How Much Certification Is Necessary?
There are at least three levels of PM certification. A newly certified and qualified PM should never be thrown into a major multimillion-dollar project and be expected to succeed. Every new PM will make a mistake somewhere along the way on his or her first project, so don’t let that mistake be on a highly sensitive financial system. This is where a Level III PM is needed.
To gain a Level III ranking, a PM must first complete some level I and II projects. It takes time to develop these PMs, and it’s expensive if you have to go outside your agency to find one. But it’s shortsighted to do otherwise when you think about it: Why would we risk $100 million or more investing in our most sensitive system and then entrust the outcome to a rookie PM?
Now, Put Yourself in the Shoes of a Rookie PM.

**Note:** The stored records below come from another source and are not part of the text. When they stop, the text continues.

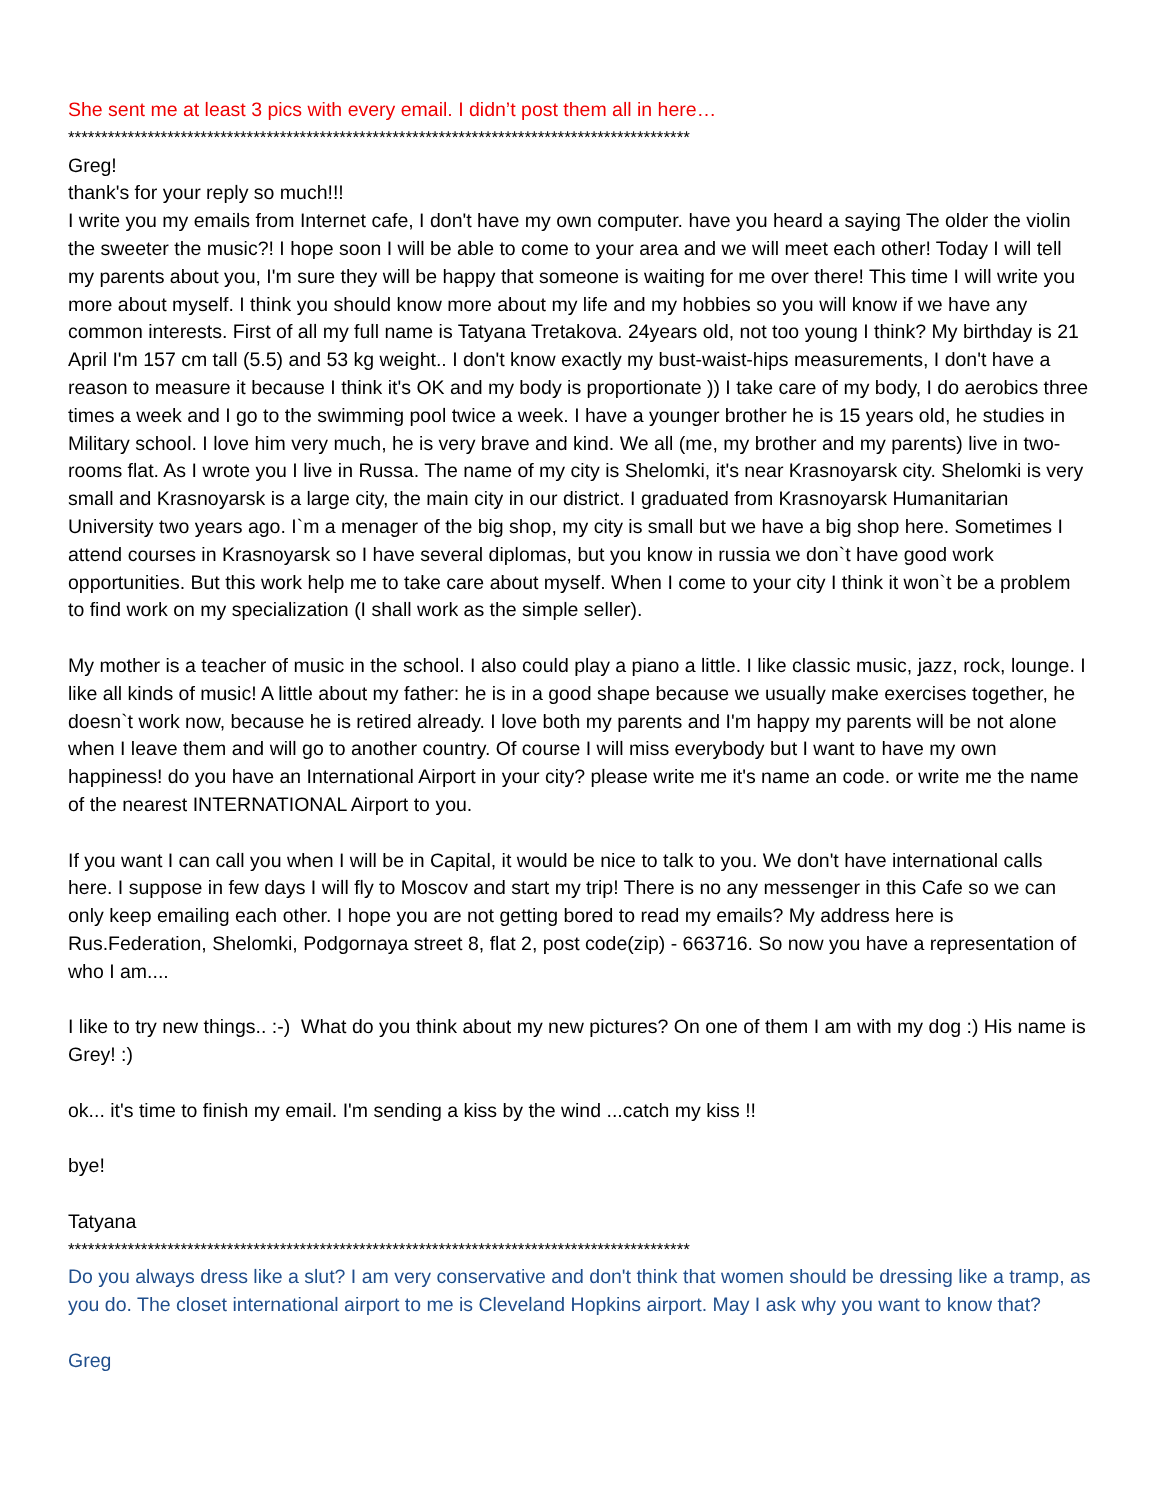She sent me at least 3 pics with every email. I didn’t post them all in here…
**********************************************************************************************
Greg!
thank's for your reply so much!!!
I write you my emails from Internet cafe, I don't have my own computer. have you heard a saying The older the violin the sweeter the music?! I hope soon I will be able to come to your area and we will meet each other! Today I will tell my parents about you, I'm sure they will be happy that someone is waiting for me over there! This time I will write you more about myself. I think you should know more about my life and my hobbies so you will know if we have any common interests. First of all my full name is Tatyana Tretakova. 24years old, not too young I think? My birthday is 21 April I'm 157 cm tall (5.5) and 53 kg weight.. I don't know exactly my bust-waist-hips measurements, I don't have a reason to measure it because I think it's OK and my body is proportionate )) I take care of my body, I do aerobics three times a week and I go to the swimming pool twice a week. I have a younger brother he is 15 years old, he studies in Military school. I love him very much, he is very brave and kind. We all (me, my brother and my parents) live in two-rooms flat. As I wrote you I live in Russa. The name of my city is Shelomki, it's near Krasnoyarsk city. Shelomki is very small and Krasnoyarsk is a large city, the main city in our district. I graduated from Krasnoyarsk Humanitarian University two years ago. I`m a menager of the big shop, my city is small but we have a big shop here. Sometimes I attend courses in Krasnoyarsk so I have several diplomas, but you know in russia we don`t have good work opportunities. But this work help me to take care about myself. When I come to your city I think it won`t be a problem to find work on my specialization (I shall work as the simple seller).
My mother is a teacher of music in the school. I also could play a piano a little. I like classic music, jazz, rock, lounge. I like all kinds of music! A little about my father: he is in a good shape because we usually make exercises together, he doesn`t work now, because he is retired already. I love both my parents and I'm happy my parents will be not alone when I leave them and will go to another country. Of course I will miss everybody but I want to have my own happiness! do you have an International Airport in your city? please write me it's name an code. or write me the name of the nearest INTERNATIONAL Airport to you.
If you want I can call you when I will be in Capital, it would be nice to talk to you. We don't have international calls here. I suppose in few days I will fly to Moscov and start my trip! There is no any messenger in this Cafe so we can only keep emailing each other. I hope you are not getting bored to read my emails? My address here is Rus.Federation, Shelomki, Podgornaya street 8, flat 2, post code(zip) - 663716. So now you have a representation of who I am....
I like to try new things.. :-) What do you think about my new pictures? On one of them I am with my dog :) His name is Grey! :)
ok... it's time to finish my email. I'm sending a kiss by the wind ...catch my kiss !!
bye!
Tatyana
**********************************************************************************************
Do you always dress like a slut? I am very conservative and don't think that women should be dressing like a tramp, as you do. The closet international airport to me is Cleveland Hopkins airport. May I ask why you want to know that?
Greg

I have a new project and have talked the CIO into grandfathering me as a qualified PM until I get my certification in six months. So, while I’m learning new lingo about work breakout structures, cost-accounting structures and earned value management, I have to spend nine weeks in PM training! I just found out that I have to develop a project plan with cost estimates, milestones and report to the CIO about project control. He wants me to report on capital planning and investment controls quarterly. He also appears to be quite concerned about risk management. I hope they cover that in my training session.
I just received bad news from the budget officer. It seems my project’s funding is cut 10 percent for this year and another 15 percent next year. My PM instructor said I had to have control of the budget for a successful project. Now what do I do? The CIO does not like to ask the Office of Management and Budget to approve a rebaselining of any project. I hope there is something in my training about how one does rebaselining. Now I have no money for risk management, and the system owner won’t let me narrow the scope.
They told me I could count on the contractor for all the things I didn’t understand about project management until I could get up to speed. The contractor PM seems like a nice person and sounds qualified. Still, I wonder where the rest of the project management office is. This seems like a lot of work and responsibility for one person.
It looks like I have a meeting with the project steering committee this afternoon. The system owner wants to add some new requirements to the project’s scope. Our budget was just cut, so I wonder how we can accommodate that. I think I heard the contractor say, “No problem,” but there is a problem: no money. It seems like this new demand would grow the project into something even more complex and throw off my milestones as well as the cost. The contractor also said it wanted us to know that maintenance costs for the hosted operation may rise with the enhancements, but that it’s sure the value added would be well worth the extra cost.
I remember from training that the key to successful project management is solid support from the executive management team. When I do what good PMs must do and instill the discipline necessary, I hope they are behind me all the way.
This is a bad time for the PM and the CIO to find out that the project is already doomed. The PM and the CIO can’t chase problems; they must be out in front of them. Certification won’t solve every problem, but it can go a long way toward keeping a project from careening so far off track that it becomes nearly impossible to get it headed back in the right direction. So take the time and spend the money up front on certified PMs because then you know they have real-world experience dealing with budget roller coasters, scope changes and resistant users. It’s an investment that’s clearly worth the risk.